Hidden away is the truth.  But whose truth?  Which truth?  All ten-year-old Polly knows are the rules, as itemized by her fifteen-year-old sister, Maud, about what she should or shouldn't do regarding their father.  She's not to tell anyone what happened; she's not to think about Daddy or what happened; she's not to trust anyone but Maud; she needs to be brave; and she must be well-behaved with her new guardian, a grandmother they don't know, and other family.  That's a tall order for a young girl in 1932, displaced from her home in Winnipeg to Kingfisher Island off the B.C. coast, moving in with strangers, missing her dad terribly, and soon to lose her sister to a private school in Victoria.

Polly tries so hard to follow the rules.  Luckily her new family i.e., grandmother Noni, Great Aunt Jean and Great Uncle Rand, and their son Uncle Gregor, embraces them with much love, understanding, and a very comfortable lifestyle.  Still following the rules, Polly takes comfort in writing letters, which she hides, to her father.  But nothing ever stays the same, even the truth as she has been told it.

When bits of the truth about her father are revealed, and then Polly takes on another truth that she hides from almost everyone, she finally recognizes the subjectivity of truth and its nebulous nature.

Kit Pearson takes us into the 1930's when, still reeling from the stock market crash and the consequent depression, families were forced to make difficult decisions and separation was not unusual.

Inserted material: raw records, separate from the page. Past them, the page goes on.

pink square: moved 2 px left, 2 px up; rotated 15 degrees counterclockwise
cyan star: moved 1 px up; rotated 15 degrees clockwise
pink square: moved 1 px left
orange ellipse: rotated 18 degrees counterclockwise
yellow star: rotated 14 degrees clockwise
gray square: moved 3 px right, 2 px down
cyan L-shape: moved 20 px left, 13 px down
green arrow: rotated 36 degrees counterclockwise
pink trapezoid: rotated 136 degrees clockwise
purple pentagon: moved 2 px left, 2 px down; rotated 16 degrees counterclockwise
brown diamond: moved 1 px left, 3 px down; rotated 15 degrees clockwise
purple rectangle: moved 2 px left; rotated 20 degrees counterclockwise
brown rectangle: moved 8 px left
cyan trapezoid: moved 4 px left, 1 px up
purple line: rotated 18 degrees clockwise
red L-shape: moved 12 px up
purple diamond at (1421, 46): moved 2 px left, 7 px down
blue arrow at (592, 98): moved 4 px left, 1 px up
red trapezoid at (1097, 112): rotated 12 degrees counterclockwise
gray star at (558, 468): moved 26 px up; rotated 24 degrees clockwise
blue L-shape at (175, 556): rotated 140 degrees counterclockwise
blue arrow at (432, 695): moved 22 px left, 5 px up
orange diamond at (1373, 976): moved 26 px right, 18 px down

But life on the fictional Gulf Island seems less trying, particularly for Polly's wealthy grandmother, perhaps reflective of the smaller community and relative isolation from cities with their higher populations and few jobs.  As such, Polly often feels conflicted regarding their meager existence in Winnipeg with their father compared to their rich life (both in experiences and financially) without him, another truth that may or may not be accepted.

Although Polly's revelation on the last page about the nature of truth seemed somewhat pat to this reader, I needed to remind myself that truth can be what we need it to be and, for a young girl dealing with family secrets and disappointments, Polly reconciled the truth about truth for herself alone.